Le chemin vers la modernisation n'a cependant pas été facile. À un moment donné, le gouvernement a même provoqué des rires en demandant aux citoyens de donner leur avis sur la stratégie de l'hyperespace via un tableur Excel téléchargé et renvoyé par courriel. L'incident a provoqué une tempête sur les réseaux sociaux, incitant le ministre du Numérique, Taro Kono, à réagir sur Twitter, promettant que désormais, tous les commentaires seraient acceptés via un formulaire en ligne approprié.

La pandémie a incité le Japon à prendre conscience de sa fracture numérique – un fossé qui ne peut plus être ignoré. Avec Digital Agency, le pays du soleil levant tente de réécrire l'histoire technologique, passant de l'image d'un pays figé dans le passé à une vision numérique de l'avenir.

La numérisation comme « moyen de survie »

Selon Daisuke Kawai, l'intervention agressive du gouvernement a donné un coup de pouce crucial aux entreprises japonaises pour accélérer leur digitalisation. Face à la pression croissante en faveur des réformes, de nombreuses entreprises ont fait appel à des prestataires et consultants extérieurs pour repenser leurs systèmes d'exploitation obsolètes.

Parmi eux, Masahiro Goto, membre de l'équipe de transformation numérique du Nomura Research Institute (NRI), accompagne depuis de nombreuses années de grandes entreprises japonaises dans leur processus de transformation, de la création de nouveaux modèles économiques à la restructuration de l'ensemble de leur système interne.

Selon Goto, la plupart de ses clients ont un point commun : ils sont impatients de se transformer, mais ne savent pas par où commencer. « De nombreuses entreprises s'appuient encore sur des systèmes obsolètes, coûteux à entretenir ou en fin de vie.
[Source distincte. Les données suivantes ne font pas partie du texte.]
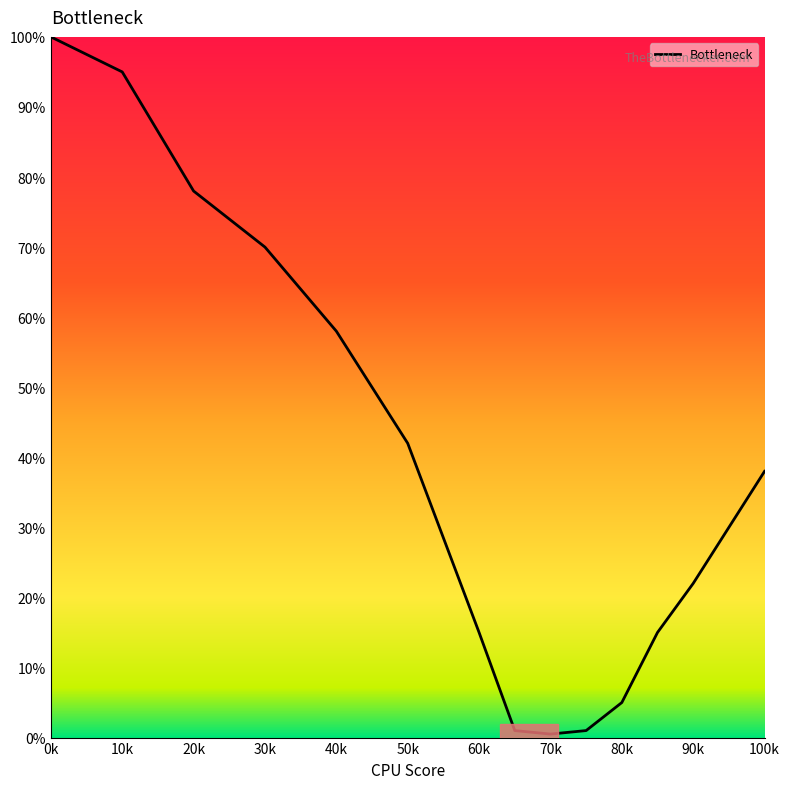

True or false: there are more than 2 points higher than both neighbors.

False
Lorsqu'elles prennent conscience de ce risque, elles se tournent vers nous pour obtenir de l'aide », a-t-il déclaré à CNN.

Cette demande a rendu les consultants comme Goto rares. Il a déclaré que le nombre d'entreprises recherchant des NRI a « nettement augmenté d'année en année », surtout au cours des cinq dernières années. La raison réside dans le fait que, pendant des décennies, la plupart des entreprises japonaises ont externalisé l'intégralité de leur infrastructure informatique, ce qui a entraîné une pénurie de compétences internes alors qu'elles se lançaient dans une transformation numérique à grande échelle.
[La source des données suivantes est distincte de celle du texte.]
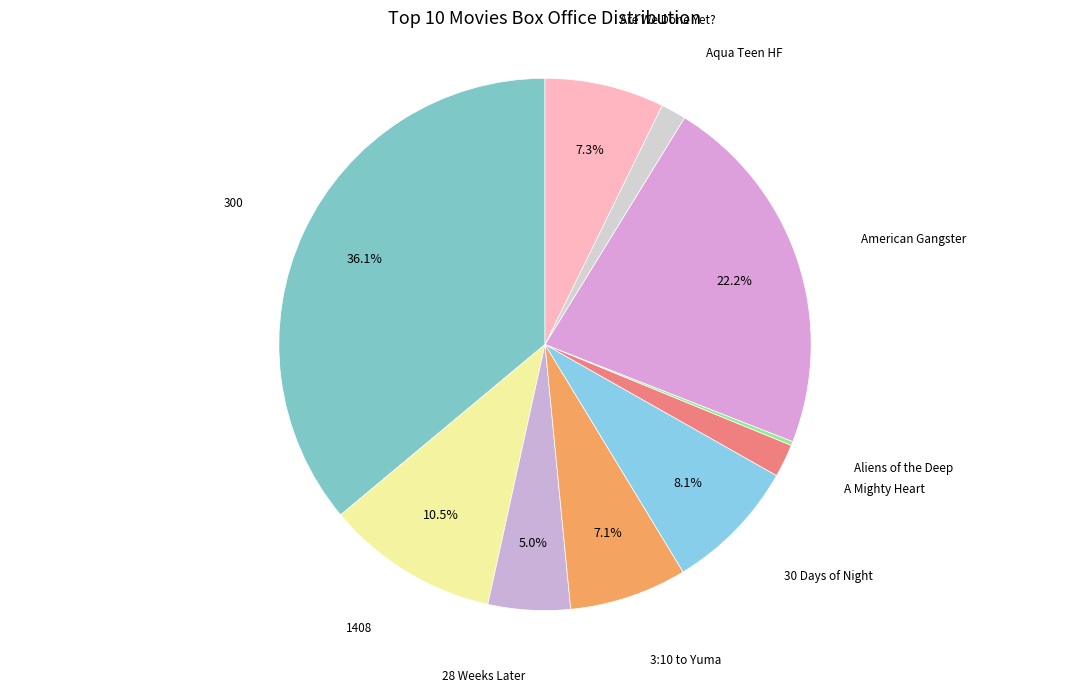

Is Are We Done Yet? the majority of the pie?

No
« Ils souhaitent améliorer la productivité, réduire les coûts et, surtout, ils voient la numérisation comme un moyen de survie dans une population en déclin. Face à la diminution des effectifs, améliorer l'efficacité opérationnelle n'est plus une option, mais une nécessité », a affirmé Goto.

Bien sûr, le chemin n'a pas été sans embûches. Les efforts visant à supprimer les télécopieurs au sein du gouvernement ont suscité plus de 400 protestations officielles de la part des ministères en 2021, selon les médias locaux. Ou encore le sceau hanko, symbole traditionnel associé à la culture et à la vie familiale, difficile à éliminer complètement en raison de sa profonde valeur spirituelle.
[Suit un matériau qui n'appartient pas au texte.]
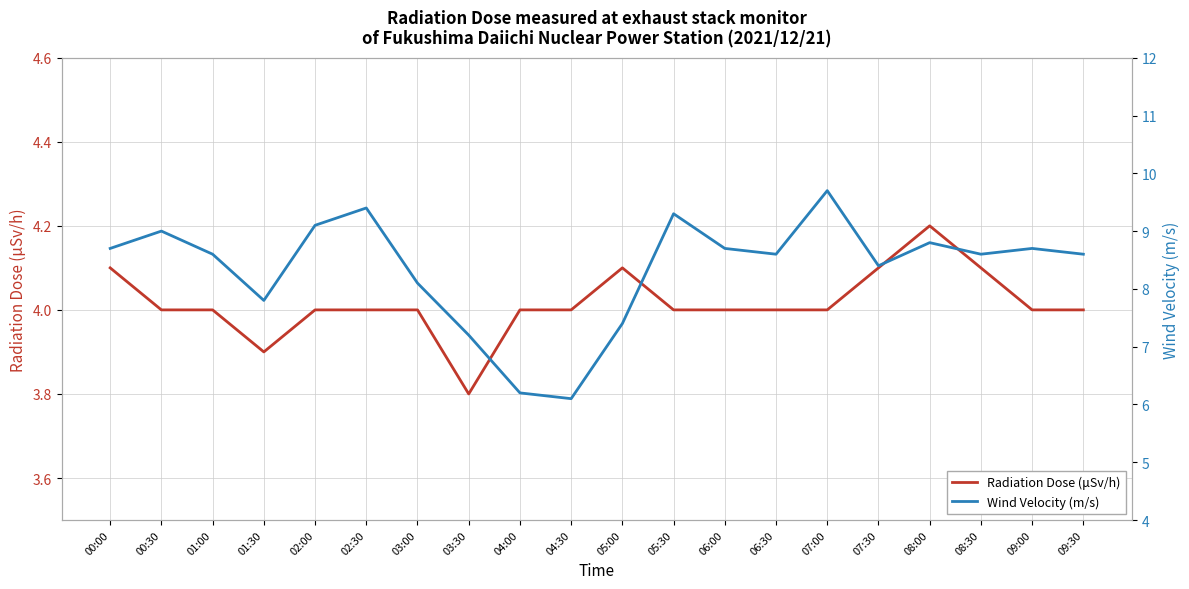

How many values in the Radiation Dose (μSv/h) series are below 4?

2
Le processus de numérisation dépend également fortement de la détermination de l’Agence numérique du Japon à promouvoir une réforme juridique, ainsi que des priorités des législateurs en matière d’allocation budgétaire.

Parallèlement, la technologie mondiale est en constante évolution, ce qui contraint le Japon à accélérer, sous peine de prendre du retard. « Ce sera un processus continu, car la technologie de 2025 sera très différente de celle de 2030 ou 2035 », a déclaré Jonathan Coopersmith, professeur émérite à l'Université Texas A&M.

Les experts restent néanmoins optimistes. Kawai prédit qu'au rythme actuel, le Japon pourrait rattraper certains pays occidentaux d'ici cinq à dix ans. Plus important encore, le public, en particulier la jeune génération, adopte de plus en plus les services en ligne, des paiements électroniques aux plateformes administratives numériques.

« Les Japonais sont résolument avides de numérisation. Je crois que la majorité de la société japonaise souhaite que cela se produise le plus rapidement possible », a souligné M. Kawai.